Email Attachment Size Limits
Before sending any PDF, understand the limits you are working within:
- Gmail: 25 MB maximum attachment size
- Outlook: 20 MB for most business accounts
- Corporate mail servers: Often 10 MB or less
- Mobile email: Receiving large files on mobile data is slow and costly for recipients
Target a maximum of 5 MB for email attachments — smaller is always better. Use a cloud link for anything larger.
Step 1: Compress Your PDF Before Sending
- Go to iloveconvert.in/compress-pdf
- Upload your report PDF
- Download the compressed version
- Check that text and charts are still sharp
Most Word-to-PDF reports compress by 30–60%. A 15 MB report with embedded photos often reduces to under 3 MB.
Step 2: Check the PDF Before Sending
Open the PDF before attaching it. Verify:
- All pages are present and in order
- Charts and graphs are legible
- Tables are not cut off at page edges
- The file opens without a password (unless intentional)

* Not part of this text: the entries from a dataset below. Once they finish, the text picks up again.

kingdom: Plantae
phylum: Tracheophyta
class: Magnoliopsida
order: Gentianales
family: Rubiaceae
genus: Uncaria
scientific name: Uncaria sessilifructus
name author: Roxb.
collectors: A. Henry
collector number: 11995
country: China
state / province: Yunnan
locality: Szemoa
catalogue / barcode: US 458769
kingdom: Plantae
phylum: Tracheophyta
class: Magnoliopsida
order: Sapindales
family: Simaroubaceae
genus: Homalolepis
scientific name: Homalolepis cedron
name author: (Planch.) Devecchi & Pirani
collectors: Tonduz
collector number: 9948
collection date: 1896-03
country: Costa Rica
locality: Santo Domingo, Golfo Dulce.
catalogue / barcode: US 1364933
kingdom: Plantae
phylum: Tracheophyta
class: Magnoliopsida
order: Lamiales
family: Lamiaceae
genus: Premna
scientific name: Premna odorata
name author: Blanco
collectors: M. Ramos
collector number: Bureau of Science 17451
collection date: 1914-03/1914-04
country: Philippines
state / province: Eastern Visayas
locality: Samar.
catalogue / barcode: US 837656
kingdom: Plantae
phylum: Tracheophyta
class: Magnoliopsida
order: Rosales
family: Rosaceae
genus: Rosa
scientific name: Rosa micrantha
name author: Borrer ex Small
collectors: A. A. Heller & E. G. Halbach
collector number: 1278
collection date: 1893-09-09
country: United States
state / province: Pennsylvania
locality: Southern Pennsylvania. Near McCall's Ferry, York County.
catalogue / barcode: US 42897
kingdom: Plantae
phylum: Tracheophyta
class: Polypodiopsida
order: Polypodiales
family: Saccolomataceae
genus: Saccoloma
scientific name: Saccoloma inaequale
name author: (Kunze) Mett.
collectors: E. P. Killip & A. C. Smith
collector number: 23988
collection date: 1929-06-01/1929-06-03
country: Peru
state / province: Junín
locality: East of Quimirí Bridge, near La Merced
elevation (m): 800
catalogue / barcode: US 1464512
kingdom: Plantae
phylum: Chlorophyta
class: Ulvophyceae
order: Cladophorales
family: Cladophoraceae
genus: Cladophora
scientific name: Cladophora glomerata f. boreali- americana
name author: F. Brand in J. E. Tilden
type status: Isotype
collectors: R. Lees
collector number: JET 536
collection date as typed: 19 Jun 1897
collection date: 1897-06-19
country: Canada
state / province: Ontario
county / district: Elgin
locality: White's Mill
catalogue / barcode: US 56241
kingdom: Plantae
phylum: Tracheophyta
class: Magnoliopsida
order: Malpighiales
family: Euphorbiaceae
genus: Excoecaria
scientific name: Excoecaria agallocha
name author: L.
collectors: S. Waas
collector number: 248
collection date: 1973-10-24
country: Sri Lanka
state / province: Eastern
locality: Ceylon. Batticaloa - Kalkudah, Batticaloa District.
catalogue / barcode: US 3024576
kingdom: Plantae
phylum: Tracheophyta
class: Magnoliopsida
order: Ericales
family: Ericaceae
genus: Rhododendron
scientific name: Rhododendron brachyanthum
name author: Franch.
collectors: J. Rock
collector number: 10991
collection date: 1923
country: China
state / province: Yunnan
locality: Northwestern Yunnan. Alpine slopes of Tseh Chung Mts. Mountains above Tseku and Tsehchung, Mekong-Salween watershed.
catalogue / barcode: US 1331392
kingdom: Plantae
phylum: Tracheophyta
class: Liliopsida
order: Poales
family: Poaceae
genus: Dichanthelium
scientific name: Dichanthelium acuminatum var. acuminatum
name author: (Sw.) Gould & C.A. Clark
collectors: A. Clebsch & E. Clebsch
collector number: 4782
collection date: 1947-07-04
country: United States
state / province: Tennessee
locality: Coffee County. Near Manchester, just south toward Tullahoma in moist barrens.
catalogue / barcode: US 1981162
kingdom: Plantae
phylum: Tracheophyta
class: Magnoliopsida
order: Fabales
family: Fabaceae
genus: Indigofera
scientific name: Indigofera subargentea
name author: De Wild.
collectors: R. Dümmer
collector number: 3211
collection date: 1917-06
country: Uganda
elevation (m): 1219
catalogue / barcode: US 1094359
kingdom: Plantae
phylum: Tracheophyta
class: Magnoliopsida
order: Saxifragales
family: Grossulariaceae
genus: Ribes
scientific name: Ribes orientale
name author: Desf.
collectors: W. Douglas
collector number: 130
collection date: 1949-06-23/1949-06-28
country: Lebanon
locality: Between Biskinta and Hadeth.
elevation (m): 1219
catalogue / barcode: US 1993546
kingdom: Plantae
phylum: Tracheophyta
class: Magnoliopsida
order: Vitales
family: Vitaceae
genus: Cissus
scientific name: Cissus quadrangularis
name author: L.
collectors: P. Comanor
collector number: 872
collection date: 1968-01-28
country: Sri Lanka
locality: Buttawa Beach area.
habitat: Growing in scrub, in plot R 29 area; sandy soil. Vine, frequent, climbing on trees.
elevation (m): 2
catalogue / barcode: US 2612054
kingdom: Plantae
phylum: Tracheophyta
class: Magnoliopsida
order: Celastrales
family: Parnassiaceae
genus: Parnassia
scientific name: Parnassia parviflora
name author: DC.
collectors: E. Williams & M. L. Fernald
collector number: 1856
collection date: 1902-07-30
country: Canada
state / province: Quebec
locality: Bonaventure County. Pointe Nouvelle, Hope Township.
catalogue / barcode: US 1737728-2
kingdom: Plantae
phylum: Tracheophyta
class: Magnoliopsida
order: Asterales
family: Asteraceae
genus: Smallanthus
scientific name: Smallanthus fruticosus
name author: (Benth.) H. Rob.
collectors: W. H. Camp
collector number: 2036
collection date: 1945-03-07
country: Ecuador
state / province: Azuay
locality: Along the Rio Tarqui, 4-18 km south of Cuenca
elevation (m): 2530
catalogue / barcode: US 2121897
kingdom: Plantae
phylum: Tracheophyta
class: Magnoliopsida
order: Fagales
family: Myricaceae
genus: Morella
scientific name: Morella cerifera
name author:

- Page numbers appear correctly
Step 3: Name the File Professionally
File naming matters more than most people think. Your recipient may receive dozens of reports named "Report.pdf" or "Final.pdf". Use a descriptive name:
- Good: Q1_2026_Sales_Report_ILoveConvert.pdf
- Bad: report_final_FINAL_v3.pdf
When the PDF Is Too Large for Email
If your report exceeds 10 MB after compression:
- Upload to Google Drive and share a view-only link
- Use OneDrive or Dropbox for external recipients
- Use WeTransfer for one-time large file sends
A cloud link is always more professional than a large attachment that may bounce or take minutes to download.
Adding Password Protection for Sensitive Reports
For financial reports, HR documents, or confidential analysis, add a password before sending. Send the password separately via WhatsApp or SMS — never in the same email as the document.